’Tis the season

’Tis the season

Deck the halls with boughs of holly,
Fa-la-la-la, la-la-la
’Tis the season to be jolly
Fa-la-la-la, la-la-la

Christmas is the season to be jolly. Or so we are told. We see images of people having a jolly time with friends on our TV screens, and pictures of a Father Christmas as a jolly old man in a red suit. “Have a holly jolly Christmas” is the message of Christmas cards and Yuletide jingles.

But what if I don’t feel jolly at Christmas? Many of us don’t. Christmas can be a very difficult and painful time of the year. Whether it’s the loss of loved ones felt keenly at this point of the year, or stresses and strains of circumstances, Christmas can sometimes feel very un-jolly.
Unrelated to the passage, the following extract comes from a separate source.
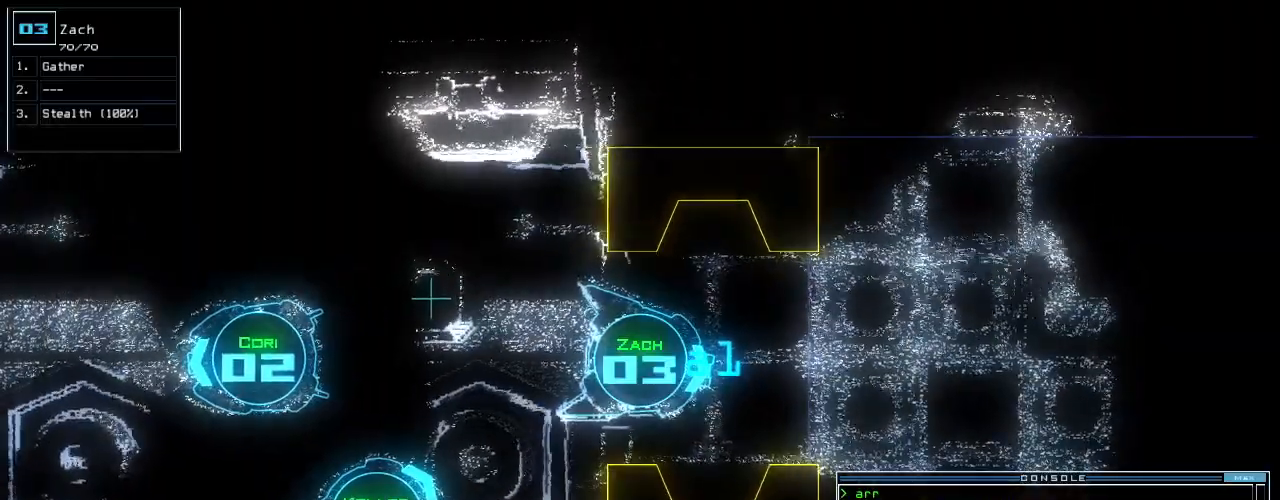
Gameplay with keyboard; each line is a JSON object with the keys held at the frame after it. "events" lists presses ("down") and releases ("up") of ".", "0", "1", "2", "3", "4", "5", "6", "7", "8", "9", "a", "b", "backspace", "c", "caps_lock", "comma", "ctrl_l", "ctrl_r", "d", "down", "e", "equals", "escape", "f", "f8", "g", "h", "i", "j", "k", "l", "left", "m", "minus", "n", "o", "p", "q", "quote", "r", "return", "right", "s", "semicolon", "shift_l", "shift_r", "space", "t", "tab", "tilde", "u", "up", "v", "w", "x", "y" and "z" between this image and that frame as [ms after this image, input, new state], when the widget could be followed in between. No other keys are recorded. Mouse input is not recorded. Not read: other_keys.
{"keys": [], "events": [[120, "n", "down"], [180, "n", "up"], [220, "space", "down"], [340, "space", "up"]]}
Thankfully the message of Christmas is about joy, not about being jolly. As the message of the birth of Jesus is announced to the shepherds, the angel declares:

“Do not be afraid. I bring you good news of great joy that will be for all the people.”

Luke 2:10

The message of the angels is a message of great joy. Joy is different from being jolly. Jolly is fun, certainly, but it’s a passing fun. It’s an enjoyable pleasure of the moment, when things are going well and circumstances allow. If you are feeling jolly, enjoy it!

But joy is deeper than jolly feelings. It is something richer and more lasting than jovial moments. It is a pleasure, happiness and contentment that rests on something other than circumstances.
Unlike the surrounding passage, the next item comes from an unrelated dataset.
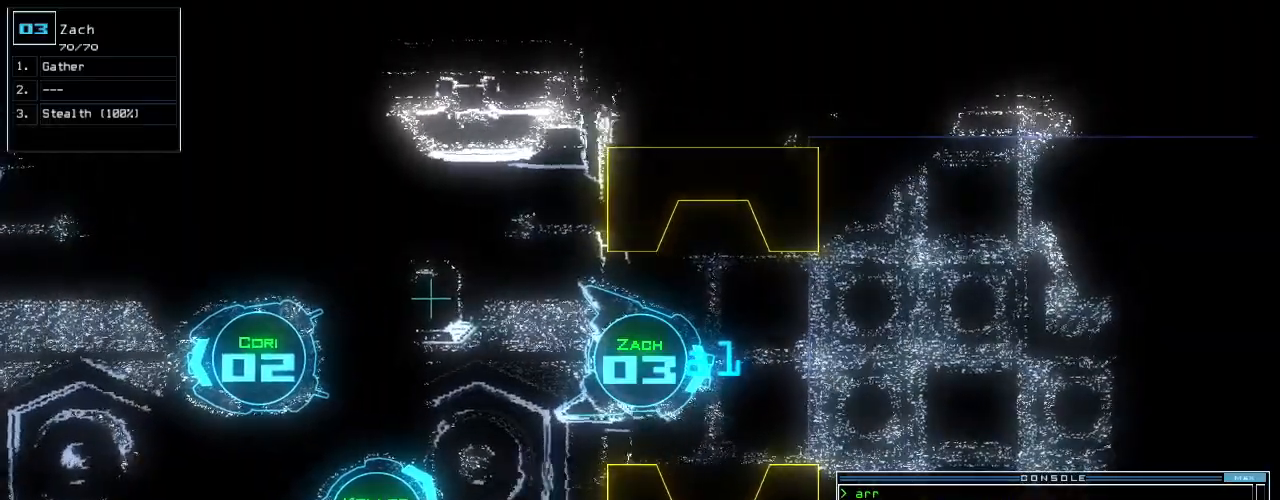
{"keys": [], "events": []}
I can’t imagine the shepherds were feeling very jolly that first Christmas night. It was a normal working time for them, full of danger, struggles and (because they were looking after animals) smells. But they receive the message of joy from the angels and go away from the manger rejoicing. That is because they had found the source of joy – as the angels said, “A Saviour has been born to you, he is Christ the Lord.” They joy rested on him, not on their circumstances. They found the source of joy, who gives joy even when the jolly runs out.

There is much to enjoy at Christmas, and much to be jolly about: friends, family, food, the warm glow of a fire and tree. I hope your Christmas is a season of being jolly. But whatever your circumstances, I hope you know that Christmas is truly the season of joy, found in that saviour born in a manger.